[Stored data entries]
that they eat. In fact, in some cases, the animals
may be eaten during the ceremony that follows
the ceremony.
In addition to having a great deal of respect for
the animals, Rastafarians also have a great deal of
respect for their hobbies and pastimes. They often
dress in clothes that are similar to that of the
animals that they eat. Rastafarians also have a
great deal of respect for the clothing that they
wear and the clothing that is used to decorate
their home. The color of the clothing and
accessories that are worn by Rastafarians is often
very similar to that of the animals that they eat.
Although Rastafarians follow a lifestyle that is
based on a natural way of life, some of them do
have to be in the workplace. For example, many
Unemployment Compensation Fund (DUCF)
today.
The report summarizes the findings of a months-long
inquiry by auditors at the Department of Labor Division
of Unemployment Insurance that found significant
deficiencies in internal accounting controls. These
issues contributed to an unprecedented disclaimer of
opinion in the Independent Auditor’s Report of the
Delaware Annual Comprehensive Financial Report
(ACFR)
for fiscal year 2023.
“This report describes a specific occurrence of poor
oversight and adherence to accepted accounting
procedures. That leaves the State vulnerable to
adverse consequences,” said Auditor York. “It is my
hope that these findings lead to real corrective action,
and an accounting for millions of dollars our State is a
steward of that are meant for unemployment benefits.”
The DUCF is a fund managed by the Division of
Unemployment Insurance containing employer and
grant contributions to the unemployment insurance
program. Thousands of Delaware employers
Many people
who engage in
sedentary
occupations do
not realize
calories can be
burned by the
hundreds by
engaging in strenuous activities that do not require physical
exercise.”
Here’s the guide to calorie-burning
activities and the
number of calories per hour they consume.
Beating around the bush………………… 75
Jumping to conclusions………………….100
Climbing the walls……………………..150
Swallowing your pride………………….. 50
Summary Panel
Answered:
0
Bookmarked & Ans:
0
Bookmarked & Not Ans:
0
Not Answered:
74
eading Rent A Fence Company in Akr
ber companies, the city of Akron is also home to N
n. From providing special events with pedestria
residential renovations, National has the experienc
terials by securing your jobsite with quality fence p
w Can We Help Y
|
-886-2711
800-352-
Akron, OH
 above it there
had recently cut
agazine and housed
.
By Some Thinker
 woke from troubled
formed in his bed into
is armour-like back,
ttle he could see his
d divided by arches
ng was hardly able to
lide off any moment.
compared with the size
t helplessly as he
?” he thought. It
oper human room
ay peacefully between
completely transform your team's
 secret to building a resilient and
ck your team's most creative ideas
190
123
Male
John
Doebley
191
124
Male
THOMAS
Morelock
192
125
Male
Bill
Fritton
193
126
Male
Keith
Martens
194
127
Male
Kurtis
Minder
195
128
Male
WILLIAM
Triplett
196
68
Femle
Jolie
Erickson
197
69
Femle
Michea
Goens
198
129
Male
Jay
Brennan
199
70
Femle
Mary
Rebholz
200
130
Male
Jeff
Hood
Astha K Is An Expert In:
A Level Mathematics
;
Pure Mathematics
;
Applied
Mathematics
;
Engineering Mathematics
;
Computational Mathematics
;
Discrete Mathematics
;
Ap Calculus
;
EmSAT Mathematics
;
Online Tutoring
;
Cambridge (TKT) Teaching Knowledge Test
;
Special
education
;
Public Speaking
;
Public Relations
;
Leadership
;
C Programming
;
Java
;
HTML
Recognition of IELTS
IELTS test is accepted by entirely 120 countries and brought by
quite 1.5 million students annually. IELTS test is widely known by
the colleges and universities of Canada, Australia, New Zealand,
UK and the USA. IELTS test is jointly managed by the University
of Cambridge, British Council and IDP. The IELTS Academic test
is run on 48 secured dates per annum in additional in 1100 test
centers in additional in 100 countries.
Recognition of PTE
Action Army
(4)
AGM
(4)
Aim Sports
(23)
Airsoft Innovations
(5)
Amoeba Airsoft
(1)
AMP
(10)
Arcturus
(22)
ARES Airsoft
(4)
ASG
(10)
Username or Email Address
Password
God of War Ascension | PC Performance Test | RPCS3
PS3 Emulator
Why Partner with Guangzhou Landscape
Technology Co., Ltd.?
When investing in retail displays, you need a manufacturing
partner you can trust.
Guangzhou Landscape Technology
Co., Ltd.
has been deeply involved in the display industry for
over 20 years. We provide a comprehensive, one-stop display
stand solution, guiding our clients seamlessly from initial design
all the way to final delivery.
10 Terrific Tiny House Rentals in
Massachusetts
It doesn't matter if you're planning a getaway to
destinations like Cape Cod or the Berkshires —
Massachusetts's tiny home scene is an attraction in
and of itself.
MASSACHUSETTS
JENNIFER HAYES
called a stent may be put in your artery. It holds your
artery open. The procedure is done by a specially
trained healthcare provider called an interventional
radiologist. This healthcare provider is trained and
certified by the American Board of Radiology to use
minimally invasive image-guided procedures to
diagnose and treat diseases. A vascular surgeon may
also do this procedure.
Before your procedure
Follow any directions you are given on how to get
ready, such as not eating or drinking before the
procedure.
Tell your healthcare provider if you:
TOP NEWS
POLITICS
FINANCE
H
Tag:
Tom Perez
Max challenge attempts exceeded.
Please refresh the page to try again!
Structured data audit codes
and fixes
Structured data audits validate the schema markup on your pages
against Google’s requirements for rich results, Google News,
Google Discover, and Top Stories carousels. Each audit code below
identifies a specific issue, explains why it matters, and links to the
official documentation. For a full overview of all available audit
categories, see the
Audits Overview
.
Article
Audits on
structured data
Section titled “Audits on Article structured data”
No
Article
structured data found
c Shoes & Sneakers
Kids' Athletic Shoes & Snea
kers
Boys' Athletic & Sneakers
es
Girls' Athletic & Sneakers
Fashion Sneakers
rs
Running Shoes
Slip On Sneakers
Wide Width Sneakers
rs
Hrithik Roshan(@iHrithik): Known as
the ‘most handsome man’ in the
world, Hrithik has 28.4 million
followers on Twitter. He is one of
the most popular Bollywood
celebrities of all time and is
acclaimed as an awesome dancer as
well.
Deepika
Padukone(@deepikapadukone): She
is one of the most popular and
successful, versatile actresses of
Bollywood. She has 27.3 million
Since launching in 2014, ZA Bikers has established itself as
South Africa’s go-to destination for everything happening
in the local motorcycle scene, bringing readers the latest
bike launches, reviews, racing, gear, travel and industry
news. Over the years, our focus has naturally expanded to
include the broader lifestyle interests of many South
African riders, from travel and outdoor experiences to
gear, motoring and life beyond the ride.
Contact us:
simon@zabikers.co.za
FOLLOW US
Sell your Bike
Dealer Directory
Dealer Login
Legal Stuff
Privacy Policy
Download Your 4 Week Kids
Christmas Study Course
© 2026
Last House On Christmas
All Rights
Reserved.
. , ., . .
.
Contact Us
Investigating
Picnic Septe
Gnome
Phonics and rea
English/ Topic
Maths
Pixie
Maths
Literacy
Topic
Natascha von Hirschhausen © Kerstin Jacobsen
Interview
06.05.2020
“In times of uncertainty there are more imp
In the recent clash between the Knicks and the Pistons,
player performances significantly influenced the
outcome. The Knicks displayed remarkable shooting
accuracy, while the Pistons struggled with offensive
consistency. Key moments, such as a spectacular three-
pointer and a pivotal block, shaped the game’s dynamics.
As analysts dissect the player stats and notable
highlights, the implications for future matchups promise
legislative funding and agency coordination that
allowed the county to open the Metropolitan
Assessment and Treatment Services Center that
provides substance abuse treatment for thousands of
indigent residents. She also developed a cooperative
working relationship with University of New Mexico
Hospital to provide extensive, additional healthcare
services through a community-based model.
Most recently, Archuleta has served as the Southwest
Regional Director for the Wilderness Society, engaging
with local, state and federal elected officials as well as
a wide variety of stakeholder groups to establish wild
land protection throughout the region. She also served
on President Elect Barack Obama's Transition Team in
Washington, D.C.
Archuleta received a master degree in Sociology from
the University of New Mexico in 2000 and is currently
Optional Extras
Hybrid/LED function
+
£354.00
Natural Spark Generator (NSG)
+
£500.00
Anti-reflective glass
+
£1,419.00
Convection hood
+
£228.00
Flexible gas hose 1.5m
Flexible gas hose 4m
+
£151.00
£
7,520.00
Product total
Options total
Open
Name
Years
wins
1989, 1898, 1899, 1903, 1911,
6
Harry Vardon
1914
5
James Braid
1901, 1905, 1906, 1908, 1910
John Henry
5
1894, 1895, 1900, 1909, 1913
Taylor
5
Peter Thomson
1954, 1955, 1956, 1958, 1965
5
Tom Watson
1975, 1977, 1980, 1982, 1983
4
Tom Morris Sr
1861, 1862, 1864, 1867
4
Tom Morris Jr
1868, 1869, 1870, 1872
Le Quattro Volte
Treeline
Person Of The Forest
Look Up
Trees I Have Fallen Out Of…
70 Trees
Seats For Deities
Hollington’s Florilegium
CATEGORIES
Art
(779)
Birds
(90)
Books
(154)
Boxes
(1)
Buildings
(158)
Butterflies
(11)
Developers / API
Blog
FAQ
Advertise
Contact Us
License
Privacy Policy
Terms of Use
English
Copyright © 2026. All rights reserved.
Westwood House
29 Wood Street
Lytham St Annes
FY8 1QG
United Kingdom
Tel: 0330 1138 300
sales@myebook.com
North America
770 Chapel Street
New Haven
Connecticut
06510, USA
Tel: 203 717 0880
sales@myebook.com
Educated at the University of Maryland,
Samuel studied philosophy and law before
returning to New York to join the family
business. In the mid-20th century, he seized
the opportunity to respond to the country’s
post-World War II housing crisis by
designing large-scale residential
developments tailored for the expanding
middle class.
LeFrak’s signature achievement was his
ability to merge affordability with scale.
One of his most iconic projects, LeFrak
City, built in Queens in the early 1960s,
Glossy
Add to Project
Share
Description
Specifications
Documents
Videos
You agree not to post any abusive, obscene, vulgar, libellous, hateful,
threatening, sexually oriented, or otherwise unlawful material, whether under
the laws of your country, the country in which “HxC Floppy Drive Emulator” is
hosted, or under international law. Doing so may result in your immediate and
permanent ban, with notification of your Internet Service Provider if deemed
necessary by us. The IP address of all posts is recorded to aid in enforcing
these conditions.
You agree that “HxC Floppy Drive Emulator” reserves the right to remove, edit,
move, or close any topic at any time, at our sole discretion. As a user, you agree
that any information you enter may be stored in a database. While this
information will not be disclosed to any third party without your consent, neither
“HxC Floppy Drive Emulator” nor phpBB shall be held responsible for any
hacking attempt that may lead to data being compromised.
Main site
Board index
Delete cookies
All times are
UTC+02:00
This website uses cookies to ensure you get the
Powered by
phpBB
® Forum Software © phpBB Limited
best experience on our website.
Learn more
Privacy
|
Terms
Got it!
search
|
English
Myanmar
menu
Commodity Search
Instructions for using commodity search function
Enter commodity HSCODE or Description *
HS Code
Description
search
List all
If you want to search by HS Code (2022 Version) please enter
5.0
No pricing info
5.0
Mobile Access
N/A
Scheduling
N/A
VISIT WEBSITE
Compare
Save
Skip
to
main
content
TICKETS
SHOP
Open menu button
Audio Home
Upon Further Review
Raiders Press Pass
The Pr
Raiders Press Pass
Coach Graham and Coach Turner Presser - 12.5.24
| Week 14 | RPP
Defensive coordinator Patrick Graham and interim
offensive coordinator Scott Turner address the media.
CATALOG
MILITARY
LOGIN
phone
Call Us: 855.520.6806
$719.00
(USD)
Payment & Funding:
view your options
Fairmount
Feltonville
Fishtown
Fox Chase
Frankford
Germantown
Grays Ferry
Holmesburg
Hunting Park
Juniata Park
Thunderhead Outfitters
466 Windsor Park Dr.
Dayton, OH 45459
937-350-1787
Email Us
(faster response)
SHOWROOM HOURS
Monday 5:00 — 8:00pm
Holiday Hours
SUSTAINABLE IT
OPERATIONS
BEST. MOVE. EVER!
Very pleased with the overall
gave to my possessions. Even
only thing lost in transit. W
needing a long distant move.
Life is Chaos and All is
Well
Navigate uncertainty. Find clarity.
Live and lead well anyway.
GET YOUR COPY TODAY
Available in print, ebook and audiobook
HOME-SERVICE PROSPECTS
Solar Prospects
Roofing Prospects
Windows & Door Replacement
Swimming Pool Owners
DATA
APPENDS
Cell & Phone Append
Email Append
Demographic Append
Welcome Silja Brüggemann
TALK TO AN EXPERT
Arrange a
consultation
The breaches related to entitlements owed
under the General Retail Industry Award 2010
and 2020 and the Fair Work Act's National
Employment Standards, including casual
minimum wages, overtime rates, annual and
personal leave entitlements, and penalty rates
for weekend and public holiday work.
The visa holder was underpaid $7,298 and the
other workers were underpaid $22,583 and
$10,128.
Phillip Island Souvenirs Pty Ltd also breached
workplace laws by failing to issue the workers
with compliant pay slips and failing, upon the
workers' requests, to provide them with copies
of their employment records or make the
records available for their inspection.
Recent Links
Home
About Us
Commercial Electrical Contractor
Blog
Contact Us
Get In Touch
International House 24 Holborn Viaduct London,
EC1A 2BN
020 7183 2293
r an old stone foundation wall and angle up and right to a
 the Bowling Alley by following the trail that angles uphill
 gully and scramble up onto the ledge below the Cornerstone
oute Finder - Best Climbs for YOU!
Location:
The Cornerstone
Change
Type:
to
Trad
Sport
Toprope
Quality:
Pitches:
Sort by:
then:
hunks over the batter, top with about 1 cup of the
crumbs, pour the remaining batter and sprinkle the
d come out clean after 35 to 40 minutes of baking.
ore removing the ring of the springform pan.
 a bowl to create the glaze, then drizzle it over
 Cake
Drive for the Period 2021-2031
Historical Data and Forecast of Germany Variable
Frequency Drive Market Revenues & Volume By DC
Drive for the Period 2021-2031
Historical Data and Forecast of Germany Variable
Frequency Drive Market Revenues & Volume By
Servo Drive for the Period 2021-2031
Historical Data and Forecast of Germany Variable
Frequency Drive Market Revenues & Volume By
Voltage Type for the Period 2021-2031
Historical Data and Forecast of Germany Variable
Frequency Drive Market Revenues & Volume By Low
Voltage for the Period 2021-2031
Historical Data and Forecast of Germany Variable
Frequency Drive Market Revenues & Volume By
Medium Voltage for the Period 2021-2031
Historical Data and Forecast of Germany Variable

What you need to do. Rewrite the lines as a JSON list of strings, with one string for each line and no blank lines. Start at the first line and end at the line that contains "great deal of respect for the", including both.

Task result.
[
  "that they eat. In fact, in some cases, the animals",
  "may be eaten during the ceremony that follows",
  "the ceremony.",
  "In addition to having a great deal of respect for",
  "the animals, Rastafarians also have a great deal of",
  "respect for their hobbies and pastimes. They often",
  "dress in clothes that are similar to that of the",
  "animals that they eat. Rastafarians also have a",
  "great deal of respect for the clothing that they"
]